---- EXTRACTED DATA
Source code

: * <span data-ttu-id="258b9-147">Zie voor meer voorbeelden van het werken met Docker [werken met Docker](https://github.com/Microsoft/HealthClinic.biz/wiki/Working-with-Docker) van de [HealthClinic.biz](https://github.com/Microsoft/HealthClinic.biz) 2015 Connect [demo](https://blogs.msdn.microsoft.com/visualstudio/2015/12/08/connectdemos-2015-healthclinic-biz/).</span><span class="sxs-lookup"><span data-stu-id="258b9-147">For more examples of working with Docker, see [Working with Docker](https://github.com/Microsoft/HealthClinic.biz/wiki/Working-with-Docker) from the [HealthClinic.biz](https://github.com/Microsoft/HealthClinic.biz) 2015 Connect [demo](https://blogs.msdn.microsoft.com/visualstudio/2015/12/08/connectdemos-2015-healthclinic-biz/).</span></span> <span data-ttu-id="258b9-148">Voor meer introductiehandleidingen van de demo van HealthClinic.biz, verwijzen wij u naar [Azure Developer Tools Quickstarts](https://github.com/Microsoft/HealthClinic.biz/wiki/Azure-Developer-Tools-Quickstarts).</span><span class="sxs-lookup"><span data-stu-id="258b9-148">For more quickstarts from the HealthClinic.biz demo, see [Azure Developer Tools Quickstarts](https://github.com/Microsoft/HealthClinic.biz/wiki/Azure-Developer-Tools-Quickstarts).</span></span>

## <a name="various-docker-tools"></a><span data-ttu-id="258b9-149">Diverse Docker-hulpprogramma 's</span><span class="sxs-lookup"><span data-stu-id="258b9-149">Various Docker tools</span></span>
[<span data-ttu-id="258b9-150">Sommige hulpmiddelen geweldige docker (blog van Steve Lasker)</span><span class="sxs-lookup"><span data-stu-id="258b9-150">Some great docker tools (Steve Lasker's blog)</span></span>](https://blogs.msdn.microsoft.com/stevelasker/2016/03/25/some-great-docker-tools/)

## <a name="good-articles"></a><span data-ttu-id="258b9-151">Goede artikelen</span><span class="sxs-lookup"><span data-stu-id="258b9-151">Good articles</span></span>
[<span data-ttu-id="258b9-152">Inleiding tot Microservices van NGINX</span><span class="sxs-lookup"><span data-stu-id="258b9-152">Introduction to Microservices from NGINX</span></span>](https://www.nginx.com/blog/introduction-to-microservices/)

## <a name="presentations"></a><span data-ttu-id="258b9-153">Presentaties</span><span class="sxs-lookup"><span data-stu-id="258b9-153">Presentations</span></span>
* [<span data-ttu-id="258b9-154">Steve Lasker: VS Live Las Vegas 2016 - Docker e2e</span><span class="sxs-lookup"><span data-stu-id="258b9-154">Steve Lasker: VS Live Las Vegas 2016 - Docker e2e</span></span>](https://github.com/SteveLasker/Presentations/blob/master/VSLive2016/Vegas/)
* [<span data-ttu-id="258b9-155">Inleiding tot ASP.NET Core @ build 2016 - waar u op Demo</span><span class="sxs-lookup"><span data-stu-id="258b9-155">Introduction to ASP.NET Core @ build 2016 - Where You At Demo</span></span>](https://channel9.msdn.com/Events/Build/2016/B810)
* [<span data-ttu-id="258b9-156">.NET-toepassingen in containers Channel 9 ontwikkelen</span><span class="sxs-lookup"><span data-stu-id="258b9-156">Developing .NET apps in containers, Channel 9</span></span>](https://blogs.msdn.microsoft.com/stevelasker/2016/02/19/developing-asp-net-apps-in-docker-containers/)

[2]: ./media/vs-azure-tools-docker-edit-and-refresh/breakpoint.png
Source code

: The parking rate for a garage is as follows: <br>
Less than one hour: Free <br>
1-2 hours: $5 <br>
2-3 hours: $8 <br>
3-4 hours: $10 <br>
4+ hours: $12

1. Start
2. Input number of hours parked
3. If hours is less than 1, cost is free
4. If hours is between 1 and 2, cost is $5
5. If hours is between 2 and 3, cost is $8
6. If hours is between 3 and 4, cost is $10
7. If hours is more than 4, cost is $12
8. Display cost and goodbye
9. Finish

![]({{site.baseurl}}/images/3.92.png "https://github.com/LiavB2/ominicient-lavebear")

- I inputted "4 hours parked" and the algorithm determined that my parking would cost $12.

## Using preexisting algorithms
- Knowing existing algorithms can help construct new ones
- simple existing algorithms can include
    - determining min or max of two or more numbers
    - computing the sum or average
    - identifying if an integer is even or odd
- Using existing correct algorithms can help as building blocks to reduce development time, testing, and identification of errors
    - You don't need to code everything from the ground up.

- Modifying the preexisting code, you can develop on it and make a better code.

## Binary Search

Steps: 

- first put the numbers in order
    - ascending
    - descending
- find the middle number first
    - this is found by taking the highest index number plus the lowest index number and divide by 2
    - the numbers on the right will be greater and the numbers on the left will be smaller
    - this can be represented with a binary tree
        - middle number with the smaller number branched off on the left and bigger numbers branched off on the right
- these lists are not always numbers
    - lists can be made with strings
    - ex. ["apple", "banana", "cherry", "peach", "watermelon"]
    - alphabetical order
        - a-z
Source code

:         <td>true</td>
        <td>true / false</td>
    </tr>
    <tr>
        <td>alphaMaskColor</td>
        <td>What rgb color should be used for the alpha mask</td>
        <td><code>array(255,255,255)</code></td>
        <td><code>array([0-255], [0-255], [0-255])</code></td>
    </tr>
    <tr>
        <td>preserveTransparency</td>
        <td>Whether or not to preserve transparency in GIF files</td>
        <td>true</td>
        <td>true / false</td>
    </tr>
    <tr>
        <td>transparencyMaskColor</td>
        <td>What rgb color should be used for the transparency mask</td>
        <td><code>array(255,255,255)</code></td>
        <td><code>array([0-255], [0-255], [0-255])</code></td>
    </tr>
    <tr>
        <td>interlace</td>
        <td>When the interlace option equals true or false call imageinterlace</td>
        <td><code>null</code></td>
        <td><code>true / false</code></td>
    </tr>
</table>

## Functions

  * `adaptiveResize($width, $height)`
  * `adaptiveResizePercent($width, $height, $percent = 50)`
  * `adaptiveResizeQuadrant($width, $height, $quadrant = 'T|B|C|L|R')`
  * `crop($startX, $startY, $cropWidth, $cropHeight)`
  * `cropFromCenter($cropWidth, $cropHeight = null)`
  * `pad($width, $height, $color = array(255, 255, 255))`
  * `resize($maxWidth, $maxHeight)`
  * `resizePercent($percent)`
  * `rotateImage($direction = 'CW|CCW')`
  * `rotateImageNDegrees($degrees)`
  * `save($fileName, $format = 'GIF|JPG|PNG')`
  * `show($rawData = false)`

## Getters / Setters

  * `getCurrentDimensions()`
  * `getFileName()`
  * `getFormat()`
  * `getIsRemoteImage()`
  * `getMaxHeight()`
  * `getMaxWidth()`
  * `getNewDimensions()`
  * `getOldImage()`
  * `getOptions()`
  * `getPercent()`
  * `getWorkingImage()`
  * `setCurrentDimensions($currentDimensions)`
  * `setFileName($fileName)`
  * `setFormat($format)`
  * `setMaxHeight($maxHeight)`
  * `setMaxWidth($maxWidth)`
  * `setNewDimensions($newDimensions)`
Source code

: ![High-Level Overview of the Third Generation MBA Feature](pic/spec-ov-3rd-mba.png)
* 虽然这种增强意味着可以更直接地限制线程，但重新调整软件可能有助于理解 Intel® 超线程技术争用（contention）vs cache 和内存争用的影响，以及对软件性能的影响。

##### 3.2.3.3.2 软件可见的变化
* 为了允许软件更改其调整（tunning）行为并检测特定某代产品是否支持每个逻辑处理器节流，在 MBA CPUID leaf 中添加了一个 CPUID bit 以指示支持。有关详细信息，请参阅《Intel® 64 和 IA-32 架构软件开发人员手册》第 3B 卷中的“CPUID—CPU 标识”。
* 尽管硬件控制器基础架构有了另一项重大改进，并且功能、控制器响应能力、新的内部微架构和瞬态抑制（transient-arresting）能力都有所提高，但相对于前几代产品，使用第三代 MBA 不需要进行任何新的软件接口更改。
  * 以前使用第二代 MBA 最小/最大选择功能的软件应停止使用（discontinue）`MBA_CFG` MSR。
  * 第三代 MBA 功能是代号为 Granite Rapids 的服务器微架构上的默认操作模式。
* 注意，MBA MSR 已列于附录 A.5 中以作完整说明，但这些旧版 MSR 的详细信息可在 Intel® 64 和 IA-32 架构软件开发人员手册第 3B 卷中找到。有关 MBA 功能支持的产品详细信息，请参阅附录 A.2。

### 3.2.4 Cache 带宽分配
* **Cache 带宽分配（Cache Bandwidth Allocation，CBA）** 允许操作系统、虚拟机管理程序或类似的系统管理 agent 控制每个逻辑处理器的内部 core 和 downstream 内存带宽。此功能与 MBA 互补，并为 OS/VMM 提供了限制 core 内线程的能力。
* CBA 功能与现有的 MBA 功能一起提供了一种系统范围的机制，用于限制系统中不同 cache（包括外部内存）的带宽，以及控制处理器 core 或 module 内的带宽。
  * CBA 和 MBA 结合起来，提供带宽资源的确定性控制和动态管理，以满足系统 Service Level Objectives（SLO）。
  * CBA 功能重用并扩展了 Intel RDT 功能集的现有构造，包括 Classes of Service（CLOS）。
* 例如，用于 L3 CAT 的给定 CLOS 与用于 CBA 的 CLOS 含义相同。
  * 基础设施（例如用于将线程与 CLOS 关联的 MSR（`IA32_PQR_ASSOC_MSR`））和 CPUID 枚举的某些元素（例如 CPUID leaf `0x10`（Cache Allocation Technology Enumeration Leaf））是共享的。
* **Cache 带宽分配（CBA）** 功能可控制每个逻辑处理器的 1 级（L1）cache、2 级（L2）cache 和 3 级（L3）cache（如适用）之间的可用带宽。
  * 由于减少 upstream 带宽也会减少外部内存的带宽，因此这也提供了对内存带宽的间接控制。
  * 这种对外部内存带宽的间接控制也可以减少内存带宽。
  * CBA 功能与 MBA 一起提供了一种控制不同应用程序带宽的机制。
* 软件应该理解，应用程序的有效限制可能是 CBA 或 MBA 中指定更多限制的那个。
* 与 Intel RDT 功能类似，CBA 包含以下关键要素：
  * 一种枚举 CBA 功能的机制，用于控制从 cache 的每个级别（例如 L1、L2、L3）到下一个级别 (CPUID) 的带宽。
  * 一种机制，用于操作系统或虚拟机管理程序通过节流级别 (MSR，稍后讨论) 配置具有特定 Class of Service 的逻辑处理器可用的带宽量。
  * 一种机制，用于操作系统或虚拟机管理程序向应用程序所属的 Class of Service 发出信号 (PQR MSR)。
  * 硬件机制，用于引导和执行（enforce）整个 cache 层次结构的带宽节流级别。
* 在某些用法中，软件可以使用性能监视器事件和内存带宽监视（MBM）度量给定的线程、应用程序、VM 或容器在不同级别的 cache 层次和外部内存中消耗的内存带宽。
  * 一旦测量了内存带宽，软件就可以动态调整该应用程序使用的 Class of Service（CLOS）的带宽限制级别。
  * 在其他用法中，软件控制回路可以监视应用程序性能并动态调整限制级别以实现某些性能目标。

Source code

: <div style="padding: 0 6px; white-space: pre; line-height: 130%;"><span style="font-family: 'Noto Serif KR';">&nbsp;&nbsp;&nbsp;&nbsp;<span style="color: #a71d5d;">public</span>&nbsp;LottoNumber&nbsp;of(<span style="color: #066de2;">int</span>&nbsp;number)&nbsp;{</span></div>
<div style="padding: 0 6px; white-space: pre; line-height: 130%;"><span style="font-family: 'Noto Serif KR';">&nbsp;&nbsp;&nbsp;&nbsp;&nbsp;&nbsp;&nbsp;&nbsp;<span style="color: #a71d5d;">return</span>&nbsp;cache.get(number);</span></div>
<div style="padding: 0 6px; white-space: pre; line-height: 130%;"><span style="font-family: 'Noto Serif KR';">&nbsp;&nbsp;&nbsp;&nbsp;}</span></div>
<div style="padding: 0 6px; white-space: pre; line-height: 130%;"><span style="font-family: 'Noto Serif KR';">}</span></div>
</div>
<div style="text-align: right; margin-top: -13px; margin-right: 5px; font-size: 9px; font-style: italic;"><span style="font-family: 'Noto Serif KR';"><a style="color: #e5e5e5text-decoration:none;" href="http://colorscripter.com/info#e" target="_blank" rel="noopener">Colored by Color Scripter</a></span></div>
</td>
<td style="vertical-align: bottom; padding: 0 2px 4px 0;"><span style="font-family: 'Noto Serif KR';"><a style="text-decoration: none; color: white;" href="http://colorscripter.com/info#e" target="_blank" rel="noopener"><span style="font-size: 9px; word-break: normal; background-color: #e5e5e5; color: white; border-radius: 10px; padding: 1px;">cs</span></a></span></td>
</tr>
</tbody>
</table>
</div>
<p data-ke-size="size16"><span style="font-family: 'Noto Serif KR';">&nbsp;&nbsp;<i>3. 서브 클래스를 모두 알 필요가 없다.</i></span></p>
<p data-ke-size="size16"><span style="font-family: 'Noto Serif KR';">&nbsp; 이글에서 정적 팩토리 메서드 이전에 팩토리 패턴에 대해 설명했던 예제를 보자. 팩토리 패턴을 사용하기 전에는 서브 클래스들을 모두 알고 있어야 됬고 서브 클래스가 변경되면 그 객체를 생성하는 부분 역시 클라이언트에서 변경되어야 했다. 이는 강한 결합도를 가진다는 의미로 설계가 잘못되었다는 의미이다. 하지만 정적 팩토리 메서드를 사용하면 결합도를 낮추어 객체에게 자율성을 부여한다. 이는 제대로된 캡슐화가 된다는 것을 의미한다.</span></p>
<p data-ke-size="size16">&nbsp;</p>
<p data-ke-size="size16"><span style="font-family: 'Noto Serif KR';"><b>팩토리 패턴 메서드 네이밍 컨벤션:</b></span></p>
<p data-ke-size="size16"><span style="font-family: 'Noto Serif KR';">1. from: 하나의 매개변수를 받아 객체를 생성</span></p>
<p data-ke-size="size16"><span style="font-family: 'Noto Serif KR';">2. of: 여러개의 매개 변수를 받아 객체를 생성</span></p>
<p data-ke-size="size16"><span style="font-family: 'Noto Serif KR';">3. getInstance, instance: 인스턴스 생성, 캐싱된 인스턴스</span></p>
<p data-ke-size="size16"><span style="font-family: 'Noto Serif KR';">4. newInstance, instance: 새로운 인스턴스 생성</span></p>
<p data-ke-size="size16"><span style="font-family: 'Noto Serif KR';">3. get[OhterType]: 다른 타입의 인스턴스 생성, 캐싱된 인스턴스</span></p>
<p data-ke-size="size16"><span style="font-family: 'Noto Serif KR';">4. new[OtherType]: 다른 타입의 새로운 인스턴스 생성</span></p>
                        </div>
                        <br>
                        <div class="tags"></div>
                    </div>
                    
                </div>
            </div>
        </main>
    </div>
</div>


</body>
--------
• ASSIGNMENT:
Each line in the entries above, starting at the line with "或 module 内的带宽。" and ending at the line with "Technology Enumeration Leaf））是共享的。", is to be printed exactly, and only those lines.

• ANSWER BOX:
* CBA 功能与现有的 MBA 功能一起提供了一种系统范围的机制，用于限制系统中不同 cache（包括外部内存）的带宽，以及控制处理器 core 或 module 内的带宽。
  * CBA 和 MBA 结合起来，提供带宽资源的确定性控制和动态管理，以满足系统 Service Level Objectives（SLO）。
  * CBA 功能重用并扩展了 Intel RDT 功能集的现有构造，包括 Classes of Service（CLOS）。
* 例如，用于 L3 CAT 的给定 CLOS 与用于 CBA 的 CLOS 含义相同。
  * 基础设施（例如用于将线程与 CLOS 关联的 MSR（`IA32_PQR_ASSOC_MSR`））和 CPUID 枚举的某些元素（例如 CPUID leaf `0x10`（Cache Allocation Technology Enumeration Leaf））是共享的。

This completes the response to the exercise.